In case of back-pressured cycles (which can occur even between different systems) sometimes you have to decide which of the sides has start the conversation in order to kick it off. This can be often done by injecting an initial message from one of the sides–a conversation starter.

To break this back-pressure cycle we need to inject some initial message, a "conversation starter". First, we need to decide which side of the connection should remain passive and which active. Thankfully in most situations finding the right spot to start the conversation is rather simple, as it often is inherent to the protocol we are trying to implement using Streams.
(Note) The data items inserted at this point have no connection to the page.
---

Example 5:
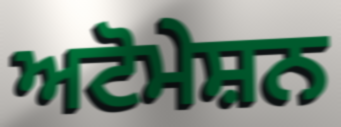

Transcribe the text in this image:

ਅਟੋਮੇਸ਼ਨ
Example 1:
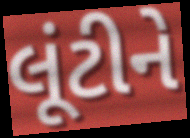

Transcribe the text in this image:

લૂંટીને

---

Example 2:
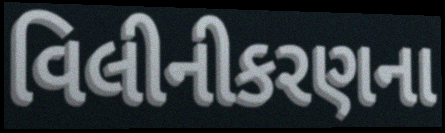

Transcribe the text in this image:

વિલીનીકરણના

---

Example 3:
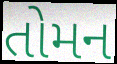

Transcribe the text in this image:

તોમન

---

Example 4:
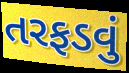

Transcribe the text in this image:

તરફડવું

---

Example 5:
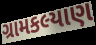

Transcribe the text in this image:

ગ્રામકલ્યાણ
In chat-like applications, which our examples resemble, it makes sense to make the Server initiate the conversation by emitting a "hello" message:

binding.connections runForeach { connection =>

  val serverLogic = Flow() { implicit b =>
    import FlowGraphImplicits._

    // to be filled in by StreamTCP
    val in = UndefinedSource[ByteString]
    val out = UndefinedSink[ByteString]

    // server logic, parses incoming commands
    val commandParser = new PushStage[String, String] {
      override def onPush(elem: String, ctx: Context[String]): Directive = {
        elem match {
          case "BYE"  ctx.finish()
          case _      ctx.push(elem + "!")

    import connection._
    val welcomeMsg = s"Welcome to: $localAddress, you are: $remoteAddress!\n"
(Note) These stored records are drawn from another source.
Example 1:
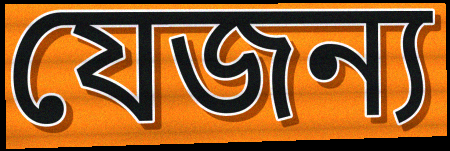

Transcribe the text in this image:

যেজন্য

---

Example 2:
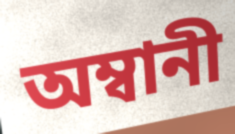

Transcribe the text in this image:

অম্বানী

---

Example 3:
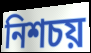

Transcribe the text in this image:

    val welcome = Source.single(ByteString(welcomeMsg))
    val echo = Flow[ByteString]
      .transform(() => RecipeParseLines.parseLines("\n", maximumLineBytes = 256))
      .transform(()  commandParser)
      .map(_ + "\n")

    val concat = Concat[ByteString]
    // first we emit the welcome message,
    welcome ~> concat.first
    // then we continue using the echo-logic Flow
    in ~> echo ~> concat.second

    concat.out ~> out
    (in, out)


The way we constructed a Flow using a PartialFlowGraph is explained in detail in Constructing Sources, Sinks and Flows from Partial Graphs, however the basic concepts is rather simple– we can encapsulate arbitrarily complex logic within a Flow as long as it exposes the same interface, which means exposing exactly one UndefinedSink and exactly one UndefinedSource which will be connected to the TCP pipeline. In this example we use a Concat graph processing stage to inject the initial message, and then continue with handling all incoming data using the echo handler. You should use this pattern of encapsulating complex logic in Flows and attaching those to StreamIO in order to implement your custom and possibly sophisticated TCP servers.

In this example both client and server may need to close the stream based on a parsed command command - BYE in the case of the server, and q in the case of the client. This is implemented by using a custom PushStage (see Using PushPullStage) which completes the stream once it encounters such command.